An Internet search turned up responses to Schlosser’s book from McDonald’s, the National Council of Chain Restaurants, the American Meat Institute, and the National Restaurant Association. The McDonald’s response, presented by company spokesman Walt Riker, was published in The New York Times on March 21, 2001, as follows: "His [Schlosser’s] opinion is outvoted 45 million to 1 every single day, because that’s how many customers around the world choose to come to McDonald’s for our menu of variety, value and quality."

The following retort from the National Council of Chain Restaurants was offered by its president, Terrie Dort, in a Newsday article of April 24, 2001: "It is unfortunate that Mr. Schlosser’s book, Fast Food Nation, categorizes the entire fast-food industry in such a negative light. The restaurant companies that comprise the industry provide employment to hundreds of thousands of workers across the country and offer consumers a wide variety in menu options and prices. We take exception to the characterization in this book."

The American Meat Institute, an organization representing the meatpacking industry, also had something to say about Fast Food Nation. Vice president of public affairs Janet Riley, who admitted to not having read the entire book, claimed (in the Newsday article cited above) that Schlosser had "vilified the industry in a way that is very unfair." She accused Schlosser of "trying to paint a picture of 1906 in order to scare people." "Unfortunately," concluded Riley, "fear and graphic stories sell. There is no doubt in our minds that our food today is safer than it’s ever been."

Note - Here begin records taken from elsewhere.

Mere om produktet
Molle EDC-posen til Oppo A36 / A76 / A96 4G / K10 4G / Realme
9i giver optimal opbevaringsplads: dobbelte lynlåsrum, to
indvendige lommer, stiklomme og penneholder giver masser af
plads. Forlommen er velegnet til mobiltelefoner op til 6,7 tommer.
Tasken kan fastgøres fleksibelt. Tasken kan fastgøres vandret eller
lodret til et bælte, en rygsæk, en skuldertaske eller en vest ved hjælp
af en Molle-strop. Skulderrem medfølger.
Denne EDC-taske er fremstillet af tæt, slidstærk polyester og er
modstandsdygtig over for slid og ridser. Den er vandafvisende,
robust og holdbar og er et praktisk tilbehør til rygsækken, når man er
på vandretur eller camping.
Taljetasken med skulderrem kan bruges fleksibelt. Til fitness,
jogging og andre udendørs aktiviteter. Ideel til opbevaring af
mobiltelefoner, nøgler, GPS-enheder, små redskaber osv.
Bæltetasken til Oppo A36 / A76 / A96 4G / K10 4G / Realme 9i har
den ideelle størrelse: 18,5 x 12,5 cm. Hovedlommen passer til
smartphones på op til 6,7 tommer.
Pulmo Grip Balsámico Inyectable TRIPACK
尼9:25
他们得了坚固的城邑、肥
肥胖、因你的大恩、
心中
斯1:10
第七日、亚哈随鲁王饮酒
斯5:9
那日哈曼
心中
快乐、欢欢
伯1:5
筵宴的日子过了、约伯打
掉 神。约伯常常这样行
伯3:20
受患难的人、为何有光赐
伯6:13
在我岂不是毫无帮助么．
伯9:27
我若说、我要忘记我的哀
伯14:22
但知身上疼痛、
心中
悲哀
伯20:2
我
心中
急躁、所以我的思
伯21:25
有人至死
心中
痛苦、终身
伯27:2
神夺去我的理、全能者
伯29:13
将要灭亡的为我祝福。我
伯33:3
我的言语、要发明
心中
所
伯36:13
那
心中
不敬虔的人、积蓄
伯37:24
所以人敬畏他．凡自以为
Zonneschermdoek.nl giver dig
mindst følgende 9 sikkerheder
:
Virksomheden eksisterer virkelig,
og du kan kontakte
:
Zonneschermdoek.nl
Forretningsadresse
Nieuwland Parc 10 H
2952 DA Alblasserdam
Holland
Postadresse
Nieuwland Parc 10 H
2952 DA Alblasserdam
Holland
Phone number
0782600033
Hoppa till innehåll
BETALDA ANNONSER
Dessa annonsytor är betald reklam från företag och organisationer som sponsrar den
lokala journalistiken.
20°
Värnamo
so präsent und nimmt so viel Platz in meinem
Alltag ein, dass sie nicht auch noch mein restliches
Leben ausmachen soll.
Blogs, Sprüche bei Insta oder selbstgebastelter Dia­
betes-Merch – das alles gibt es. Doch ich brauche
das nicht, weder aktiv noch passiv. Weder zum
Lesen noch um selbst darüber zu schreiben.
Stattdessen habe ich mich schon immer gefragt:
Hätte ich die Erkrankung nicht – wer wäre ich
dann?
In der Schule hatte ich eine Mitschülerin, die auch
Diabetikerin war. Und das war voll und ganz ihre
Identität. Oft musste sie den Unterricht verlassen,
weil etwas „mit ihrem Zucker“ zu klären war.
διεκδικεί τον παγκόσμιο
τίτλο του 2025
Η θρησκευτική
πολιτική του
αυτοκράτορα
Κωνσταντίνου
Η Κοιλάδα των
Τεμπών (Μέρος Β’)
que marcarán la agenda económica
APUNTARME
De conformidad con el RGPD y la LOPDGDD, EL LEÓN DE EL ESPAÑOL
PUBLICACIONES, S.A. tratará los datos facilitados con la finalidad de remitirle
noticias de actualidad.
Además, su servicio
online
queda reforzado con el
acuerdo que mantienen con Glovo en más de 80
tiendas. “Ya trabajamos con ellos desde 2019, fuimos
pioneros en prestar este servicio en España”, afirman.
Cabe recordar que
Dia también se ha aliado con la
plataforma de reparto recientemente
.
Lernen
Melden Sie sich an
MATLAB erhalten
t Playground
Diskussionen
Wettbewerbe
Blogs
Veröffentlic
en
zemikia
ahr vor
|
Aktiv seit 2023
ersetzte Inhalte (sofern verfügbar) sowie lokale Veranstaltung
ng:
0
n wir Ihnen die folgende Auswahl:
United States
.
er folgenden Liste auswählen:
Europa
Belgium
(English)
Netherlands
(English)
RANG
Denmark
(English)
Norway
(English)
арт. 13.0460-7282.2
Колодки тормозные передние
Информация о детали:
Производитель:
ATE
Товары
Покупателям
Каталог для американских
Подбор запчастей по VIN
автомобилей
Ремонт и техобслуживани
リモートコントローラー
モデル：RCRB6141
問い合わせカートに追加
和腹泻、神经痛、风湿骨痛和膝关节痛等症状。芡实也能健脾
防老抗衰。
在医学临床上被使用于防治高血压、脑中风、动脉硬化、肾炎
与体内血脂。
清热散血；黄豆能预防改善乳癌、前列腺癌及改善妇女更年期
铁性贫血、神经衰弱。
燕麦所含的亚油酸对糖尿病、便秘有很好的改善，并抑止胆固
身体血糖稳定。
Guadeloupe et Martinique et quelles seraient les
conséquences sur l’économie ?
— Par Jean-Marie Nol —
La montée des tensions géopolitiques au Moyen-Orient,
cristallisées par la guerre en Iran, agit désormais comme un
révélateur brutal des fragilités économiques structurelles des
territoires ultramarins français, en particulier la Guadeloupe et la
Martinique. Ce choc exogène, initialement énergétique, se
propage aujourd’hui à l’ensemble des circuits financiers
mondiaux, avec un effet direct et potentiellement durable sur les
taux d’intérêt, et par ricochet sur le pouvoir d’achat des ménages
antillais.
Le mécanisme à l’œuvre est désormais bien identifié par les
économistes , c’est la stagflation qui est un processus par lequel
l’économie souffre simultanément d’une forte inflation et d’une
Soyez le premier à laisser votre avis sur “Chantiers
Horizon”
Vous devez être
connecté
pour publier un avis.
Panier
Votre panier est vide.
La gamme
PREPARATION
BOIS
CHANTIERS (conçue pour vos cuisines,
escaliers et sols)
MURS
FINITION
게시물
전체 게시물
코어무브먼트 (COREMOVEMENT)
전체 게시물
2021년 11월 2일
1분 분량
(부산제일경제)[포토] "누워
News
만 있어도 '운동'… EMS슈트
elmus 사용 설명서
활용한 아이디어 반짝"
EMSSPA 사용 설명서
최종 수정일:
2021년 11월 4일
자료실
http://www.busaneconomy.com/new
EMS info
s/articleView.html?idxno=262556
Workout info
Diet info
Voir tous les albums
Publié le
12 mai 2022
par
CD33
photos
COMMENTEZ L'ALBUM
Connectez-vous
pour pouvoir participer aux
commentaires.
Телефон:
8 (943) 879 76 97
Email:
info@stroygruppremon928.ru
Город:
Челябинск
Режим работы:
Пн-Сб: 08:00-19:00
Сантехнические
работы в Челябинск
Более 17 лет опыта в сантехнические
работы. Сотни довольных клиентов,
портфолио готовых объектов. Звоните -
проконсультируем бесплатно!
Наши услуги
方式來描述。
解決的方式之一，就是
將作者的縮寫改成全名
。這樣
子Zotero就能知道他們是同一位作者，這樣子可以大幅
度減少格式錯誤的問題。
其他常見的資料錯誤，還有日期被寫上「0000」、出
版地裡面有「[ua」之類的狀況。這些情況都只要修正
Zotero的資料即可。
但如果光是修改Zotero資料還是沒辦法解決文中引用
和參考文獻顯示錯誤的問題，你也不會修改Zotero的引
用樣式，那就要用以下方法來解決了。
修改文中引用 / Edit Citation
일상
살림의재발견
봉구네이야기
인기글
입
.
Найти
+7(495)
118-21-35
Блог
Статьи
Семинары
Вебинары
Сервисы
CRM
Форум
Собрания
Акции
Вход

A fourth rebuke to Fast Food Nation can be seen on the web site of the National Restaurant Association (www.restaurant.org). In a statement titled "The Truth About Fast Food Nation," the NRA claims: "Fast Food Nation by Eric Schlosser is one individual’s biased attempt to convince the American consumer to stop eating food from restaurants they enjoy frequenting. In addition to acting like the ‘food police,’ and trying to coerce the American consumer to never eat fast food again, the author recklessly disparages an industry that has contributed tremendously to our nation by providing millions of consumers the option of choosing a range of high-quality food items that they love, providing tremendous job and career opportunities and boosting the national economy."

What’s it all mean?

Schlosser, himself, is apparently not dispirited by what his investigation revealed. He takes heart in the assumption that conditions will improve when the public demands change. "I’m optimistic," Schlosser told the Newsday reporter. "There is enormous potential for change from the fast-food companies pressuring the meat suppliers and from consumers who can pressure the fast-food companies."

This weathered skeptic is less upbeat: Personally, I don’t believe that such an entrenched system will yield an inch without the sustained and disciplined efforts of a well-organized grassroots movement for workers’ rights and food safety.

Schlosser recently announced that his next book will be on prisons. It doesn’t look like he’s going to return to writing fluff pieces anytime soon.